30分程のツアー・ドキュメンタリー本編は、主にツアー先の映像やADEEM、BLUEPRINT、MR DIBBSのインタビューで構成されているが、それほど面白い物ではなかった。GLUEやBLUEPRINTのライブ映像が断片的にしか収録されていないのも不満。面白かったのは、アリゾナ州フェニックスでのMCバトルでの、白人のラッパーがネイティブ・アメリカンのラッパーに対して居留地ネタなど差別的な内容のライムで攻撃した事が発端で起きた乱闘騒ぎくらいかな。
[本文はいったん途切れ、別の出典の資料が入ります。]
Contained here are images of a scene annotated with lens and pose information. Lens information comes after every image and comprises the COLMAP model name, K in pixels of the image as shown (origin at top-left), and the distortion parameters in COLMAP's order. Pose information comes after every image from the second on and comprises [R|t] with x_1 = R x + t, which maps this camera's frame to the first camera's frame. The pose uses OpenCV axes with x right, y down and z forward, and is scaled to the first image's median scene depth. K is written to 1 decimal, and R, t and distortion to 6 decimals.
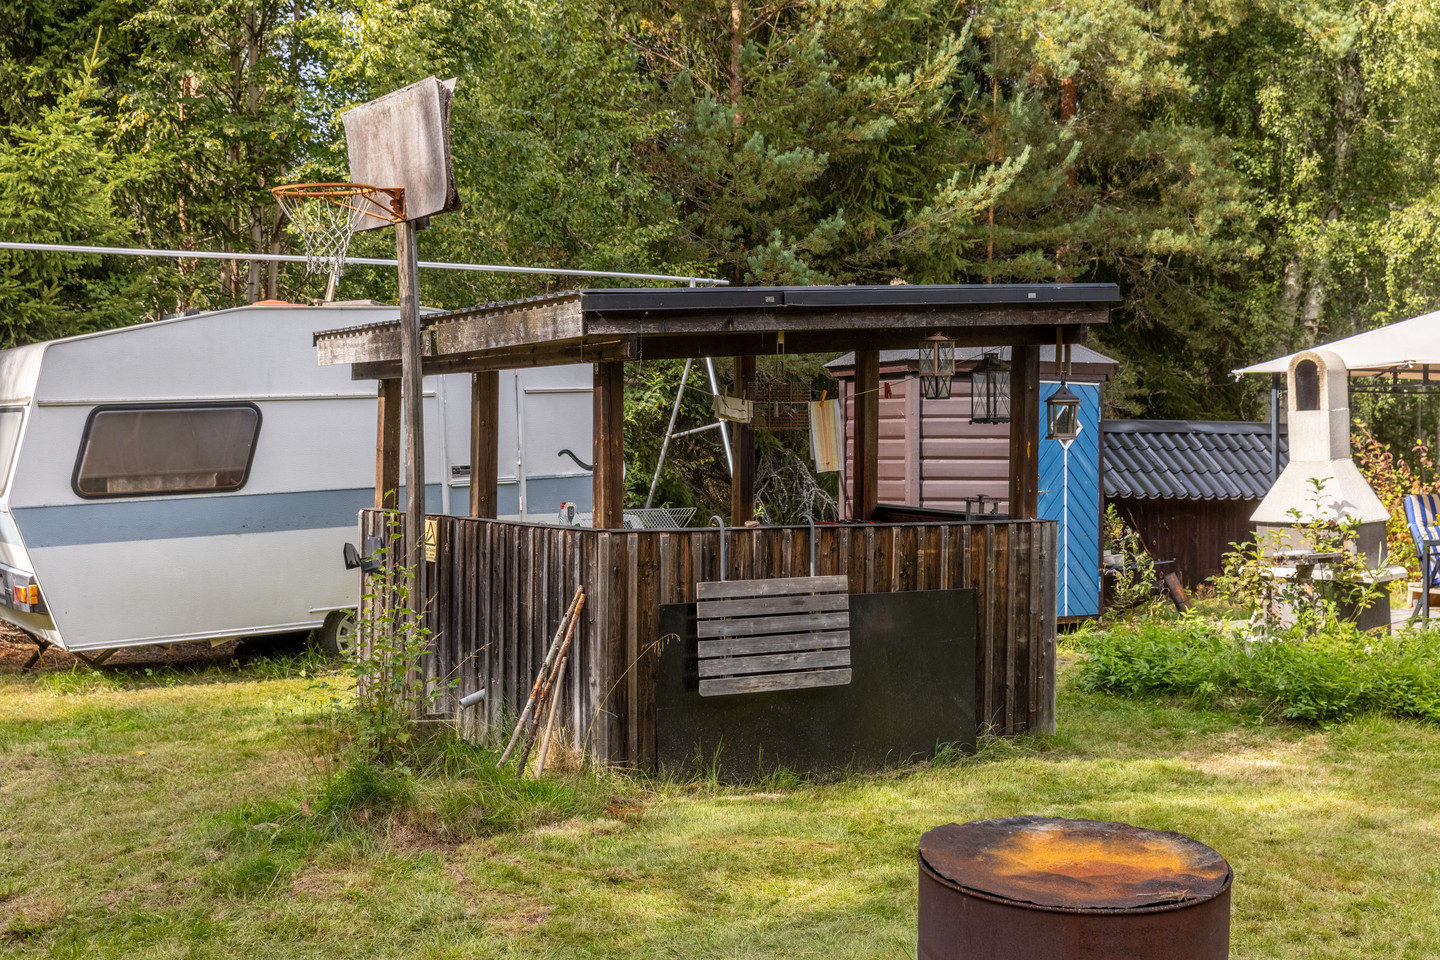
lens RADIAL K [[1816.5, 0, 670.7], [0, 1816.5, 494.1], [0, 0, 1]] dist [0.015113, -0.046900]
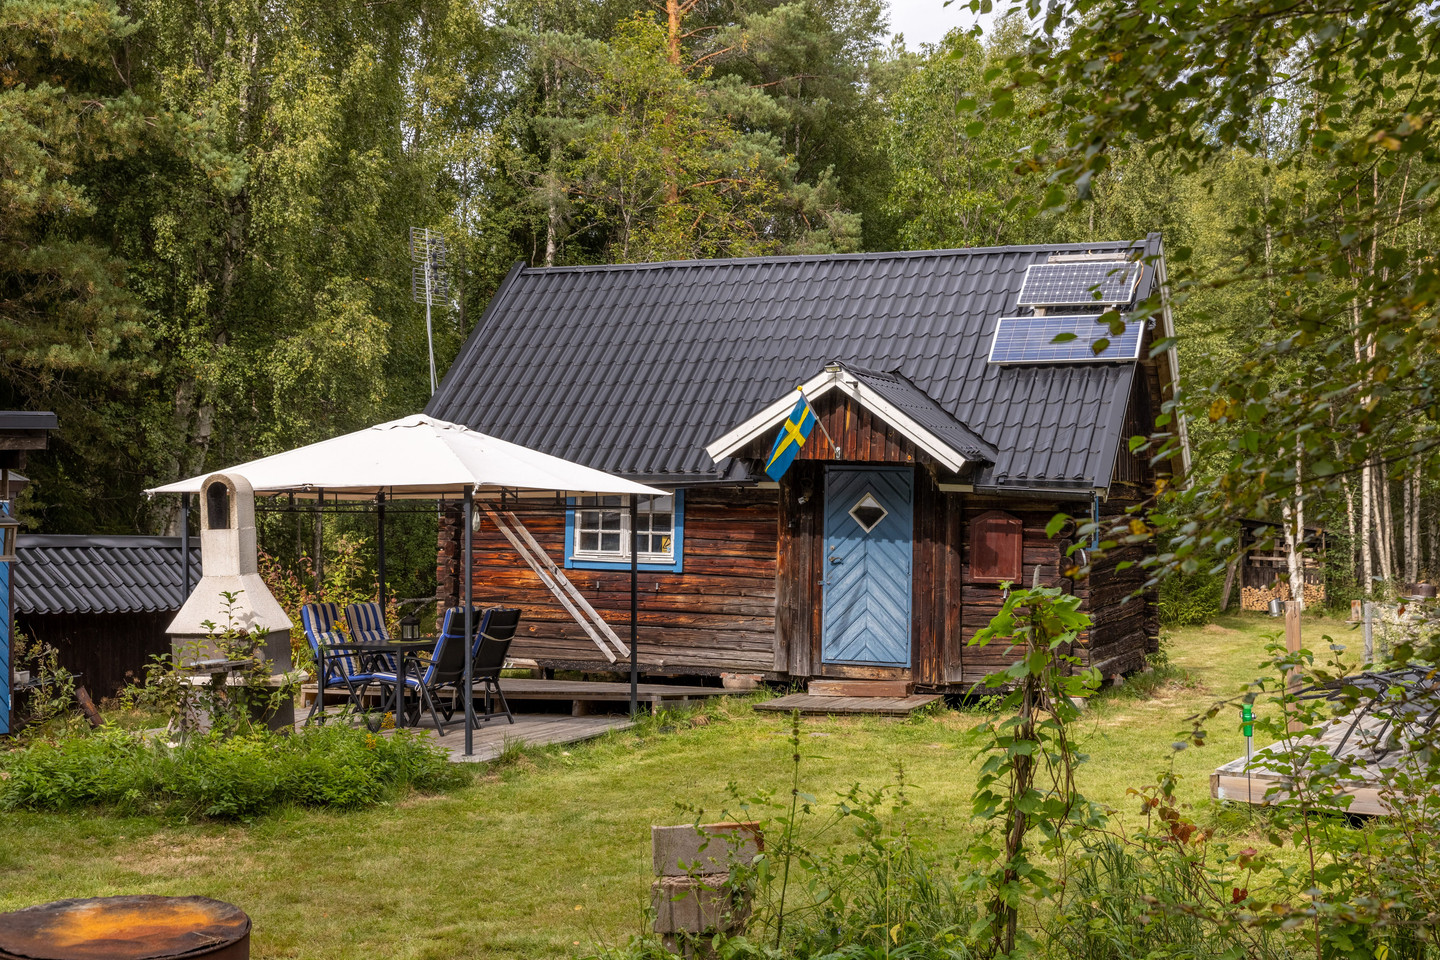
lens RADIAL K [[1863.5, 0, 750.8], [0, 1863.5, 486.2], [0, 0, 1]] dist [0.010269, 0.014572]
pose [[0.803674, 0.012892, 0.594930, -0.048927], [0.024012, 0.998248, -0.054070, -0.003502], [-0.594585, 0.057740, 0.801957, -0.068638]]
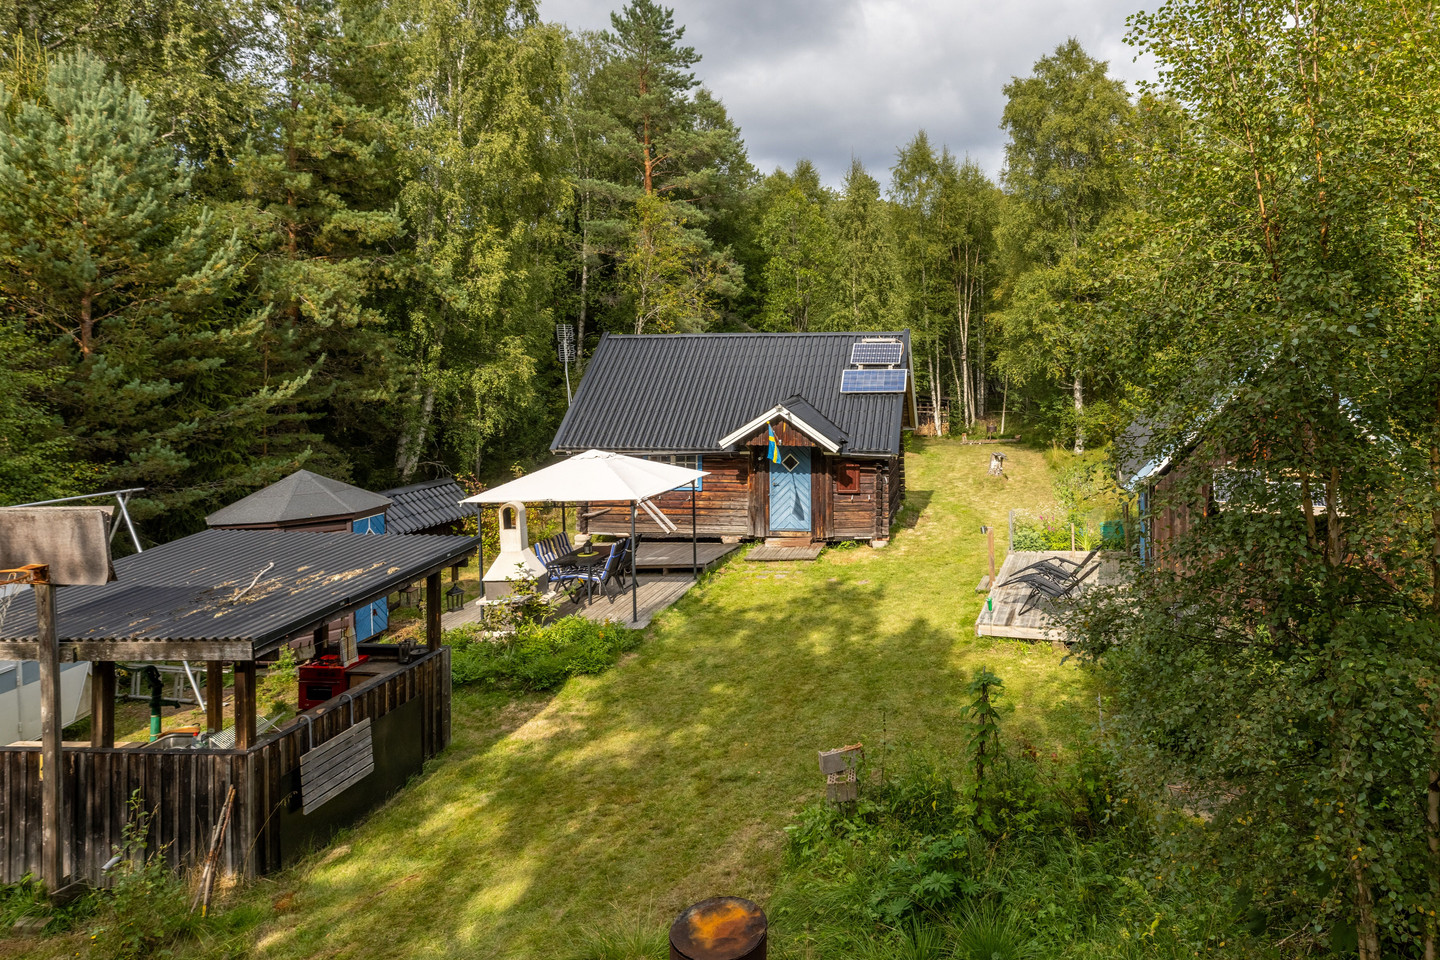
lens RADIAL K [[901.6, 0, 915.0], [0, 901.6, 328.1], [0, 0, 1]] dist [-0.000228, -0.001052]
pose [[0.588828, -0.010527, 0.808189, -0.226578], [0.052197, 0.998323, -0.025026, -0.213396], [-0.806571, 0.056921, 0.588391, -0.071231]]
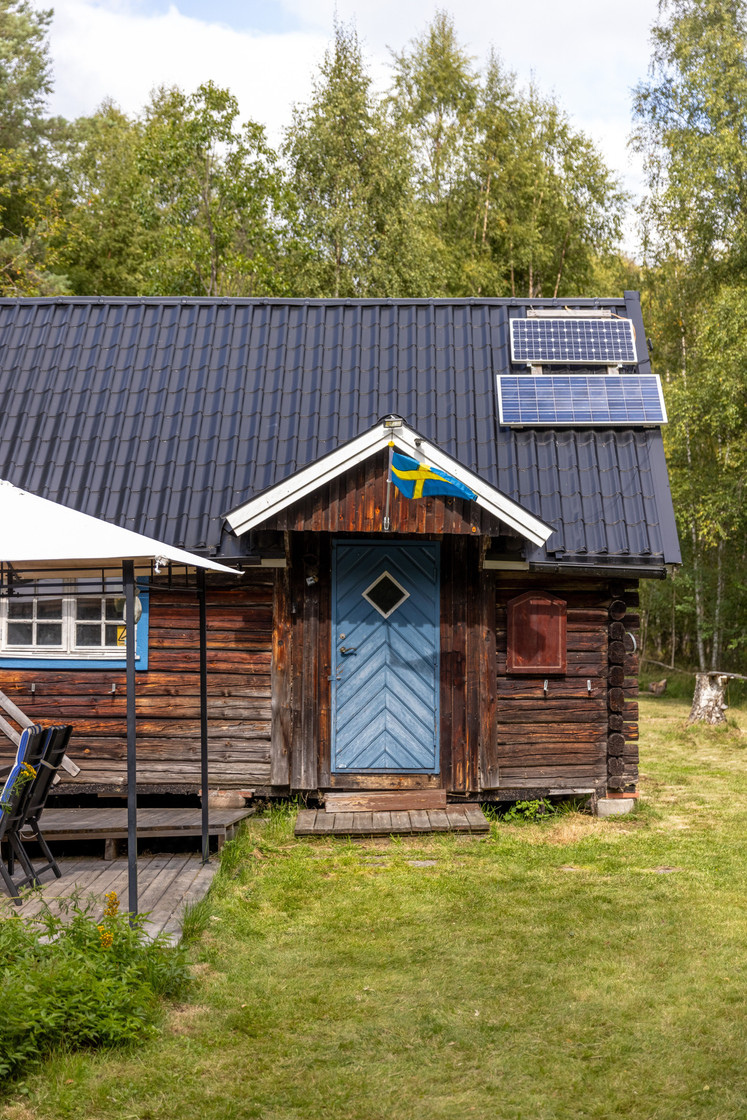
lens RADIAL K [[1741.3, 0, 373.5], [0, 1741.3, 560.0], [0, 0, 1]] dist [-0.005425, 0.019745]
pose [[0.505800, 0.015163, 0.862517, -0.109082], [0.047531, 0.997837, -0.045415, -0.026652], [-0.861340, 0.063968, 0.503986, 0.397234]]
特典映像は本編より長くて、1時間に渡ってMCバトル地区予選の模様が各都市ごとに収められている。正直、見る価値のないものも多く、何故こいつが決勝に?と思わせるMCも少なくないのだが、もの凄くレベルの高いバトルも幾つかある。中でも、ニューヨーク、ロス、サンフランシスコの3都市は流石にレベルが高く、見所満載。本編中でのインタビューでもADEEMが”気になったドープなMC”として名を挙げているIRON SOLOMON、NOCANDO、THE SAURUSの3人は特に要チェック。3人とも、発声、ブレス・コントロール、巧みなライム構成など、どこを取っても素晴らしいの一言だ。中でも、病んだユーモアとエナジー溢れるフロウがとにかくドープなIRON SOLOMONが一番のお気に入りだ。とはいえ、ハイライトは全てのMCが高いレベルを誇るロサンゼルスかな。優勝したNOCANDOは知的さが垣間見れるトップ・オブ・ザ・ヘッドが別格だが、レイドバックしたスタイルと流れるようなフロウがドープなTRIUME、異彩を放つSEEFORなど、ロスのシーンの充実振りには驚かされる。他にも、鋭い切り返しを聴かせるBO RATも以前のSCRIBBLE JAMの時より成長してるし、シカゴのはずなのに何故かニューヨークの予選に出ているPRESENCEもさすがベテラン、安定している。
さて、コンピ・アルバムの方には、馴染みの面子から新顔まで、幅広いアーティストの新曲を収録。一番気に入ったのは、北カリフォルニアのFRANCOによる”SHORT VOYAGE”だ。EQUALIBRUMによる映像を喚起させるトラックも素晴らしいし、バトルで既に有名なFRANCOも、レコーディング・アーティストとしても成功するであろう可能性を感じさせるパフォーマンスを聴かせてくれる。まるでロード・ムービーを見ているような佳曲だ。ミネアポリスのSENSE OF SOUNDも面白いし、MUSABやMAC LETHAL、GLUE、MAKERといったお馴染みの面子も質の高い楽曲を提供している。
本編であるはずのドキュメンタリー部分が最も退屈というのは皮肉だが、MCバトルやコンピ・アルバムは満足のいく出来で、そういった意味ではバランスが取れているかもしれない。DVD + CDという形態を取ったのも、それが分っていたからなのかも知れない。